The average American school district, with about 3,600 students, will need to spend an extra $1.7 million next school year because of COVID-19 precautions, according to a new projection by the national School Superintendents Association.

Even in smaller districts, a hit like that will be painful considering the coronavirus’ impact on state funding, school officials said.

Last month, Murphy’s administration slashed $335 million in school funding from its proposed 2020-21 budget. The move wipes out funding increases as large as $36 million and affects hundreds of districts that had already built aid increases into their budgets.

The obstacles are so substantial, some school leaders have seriously questioned the feasibility of opening in September.

“We’re talking about expenses that would double and triple just to be able to accommodate social distancing measures in the classroom, in buses,” said David Healy, superintendent of the Toms River Regional School District. “You’re talking contractual concerns with our bargaining units. Health concerns. Concerns that are legitimate.”

Healy suggested districts would be better positioned to reopen in January after saving several months of operating expenses. While that may be beneficial for schools, it seems unlikely, said Richard Bozza, the executive director of the New Jersey Association of School Administrators.

Many parents can’t go back to work until schools reopen, making a fall opening not only a key in the return to normalcy, but to the state’s economic recovery.

“My bias is gonna be: We’ve got to find a way to get back into the buildings,” Murphy said in May. “That’s my going-in bias. Again, it’s got to be done right and responsibly.”

Repollet knows all eyes are on the state, waiting for guidance. And there’s a reason it hasn’t come yet, he said.

“We felt if we sit and wait a little bit, our plan will be more specific,” he told a panel of state lawmakers this week.

Guidance from the federal government has been “all over the place,” leaving some officials gun-shy about acting on it, he said.

“Everything is brand new,” Repollet said. “Some of the guidance has been kind of general and vague.”

New Jersey officials have been deep in discussions about how to reopen, Repollet said. He speaks regularly with school chiefs from other states. His team has met with dozens of education groups. And a task force of district leaders has developed recommendations for the education department.

The state wants to ensure its guidance is robust and fully meets the needs of all school districts, said Mike Yaple, spokesman for the state Department of Education.

“We’ve spent an extraordinary amount of time listening to the feedback, concerns and challenges of stakeholders across the board,” Yaple said. “This has included superintendents, principals, teachers, buildings and grounds supervisors, school board members, parents, school support staff, school nurses and psychologists, and health officials.”

The Education Department also surveyed parents on their feelings about sending students back to school in masks and their confidence in virtual learning, among other issues.

Beginning the school year with reduced capacity in buildings and split schedules for students remains an option, Repollet said.

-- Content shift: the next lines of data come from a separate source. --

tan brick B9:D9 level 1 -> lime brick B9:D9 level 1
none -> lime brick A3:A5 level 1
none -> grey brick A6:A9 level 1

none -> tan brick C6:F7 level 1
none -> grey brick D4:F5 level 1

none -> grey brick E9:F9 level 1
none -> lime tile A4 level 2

However, he understands that would be a concern for many parents, he added.

On Friday, the state issued long-awaited guidance for summer school programs, which involve significantly fewer students.

Schools can continue with virtual programs or begin in-person instruction beginning July 6. The major safety precautions are the same as summer camps: check temperatures, require masks, social distance when possible and stagger arrival and dismissal times.

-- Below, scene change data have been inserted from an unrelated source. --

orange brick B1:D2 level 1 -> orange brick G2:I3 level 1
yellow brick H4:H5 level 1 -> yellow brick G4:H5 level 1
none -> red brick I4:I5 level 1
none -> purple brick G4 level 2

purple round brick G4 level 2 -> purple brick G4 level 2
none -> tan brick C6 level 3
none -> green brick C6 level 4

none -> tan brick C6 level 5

Some superintendents said the state waited too long to provide summer school guidance and their schools won’t be able to reopen.

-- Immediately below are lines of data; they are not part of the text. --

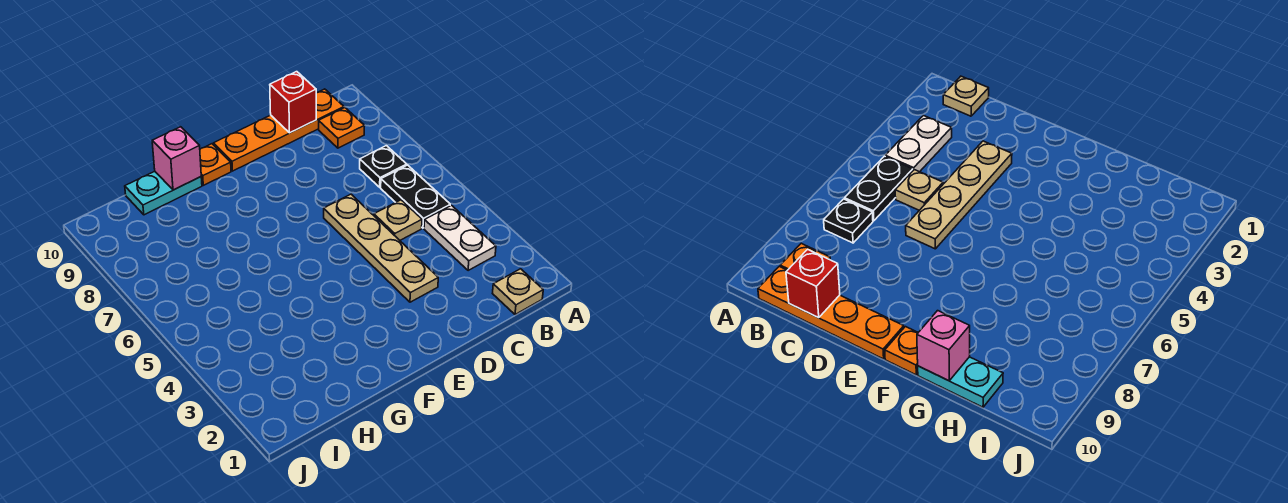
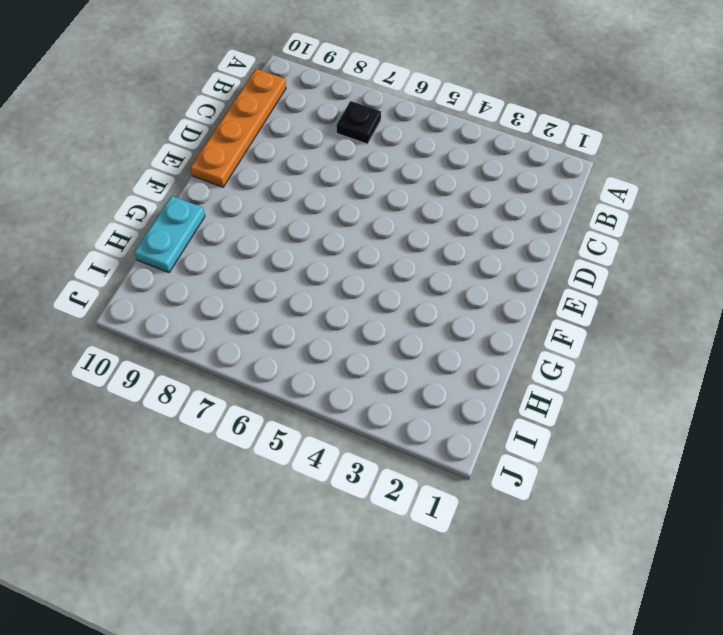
none -> tan plate B1 level 1
none -> white plate B3:B4 level 1
none -> black plate B5:B6 level 1

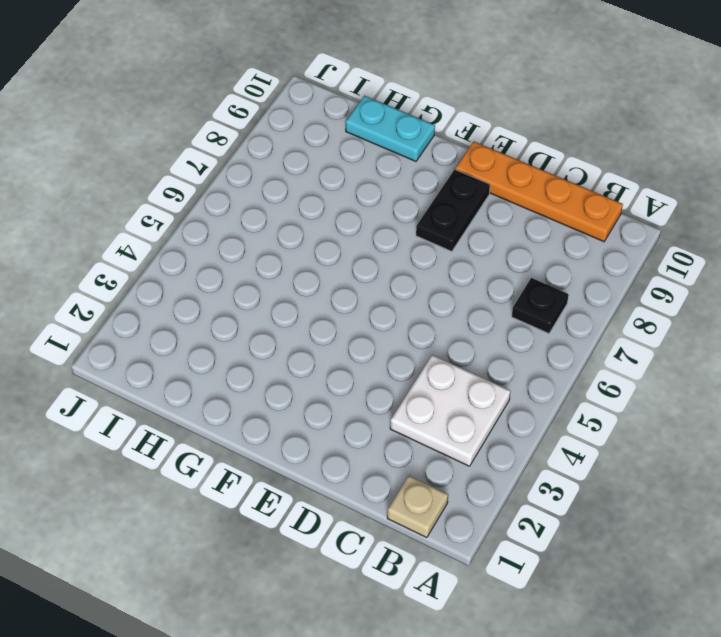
white plate B3:C4 level 1 -> white plate B3:B4 level 1
black plate E8:E9 level 1 -> black plate B5:B6 level 1
none -> orange plate B9 level 1
none -> tan plate C5 level 1
none -> tan plate D3:D6 level 1

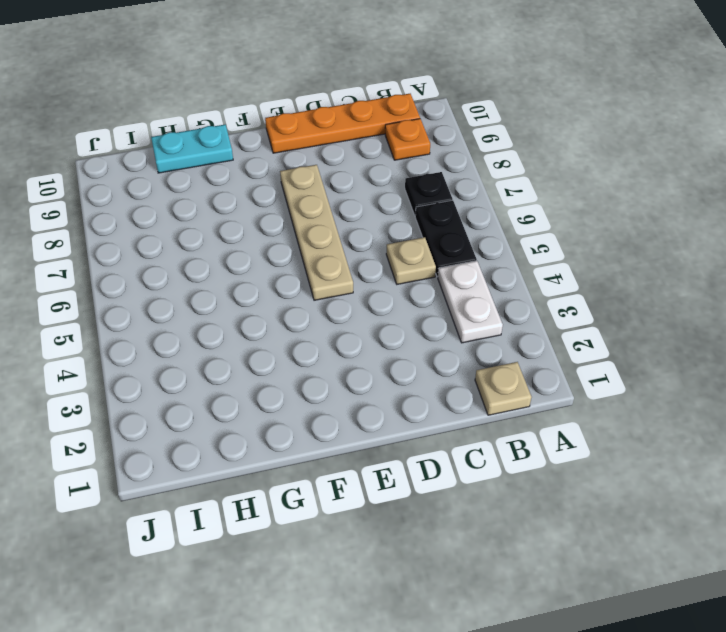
tan plate E5:E8 level 1 -> tan plate D3:D6 level 1
none -> orange plate F10 level 1
none -> red brick C10 level 2
none -> pink brick G10 level 2

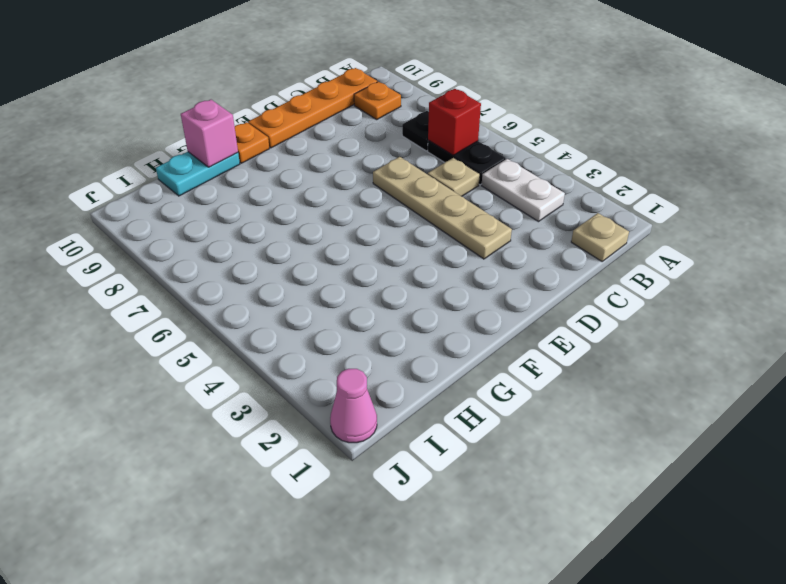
red brick B6 level 2 -> red brick C10 level 2
pink cone J1 level 1 -> none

They’re hoping the same thing doesn’t happen this fall.

David Aderhold, superintendent of the West Windsor-Plainsboro School District, has compiled a list of key questions schools need answered. It started with 91 questions and has since ballooned to 284.

“Without clear guidance on how to prepare for the fall semester, the public health will be compromised,” Aderhold wrote recently. “The planning for September happens now. We cannot wait.”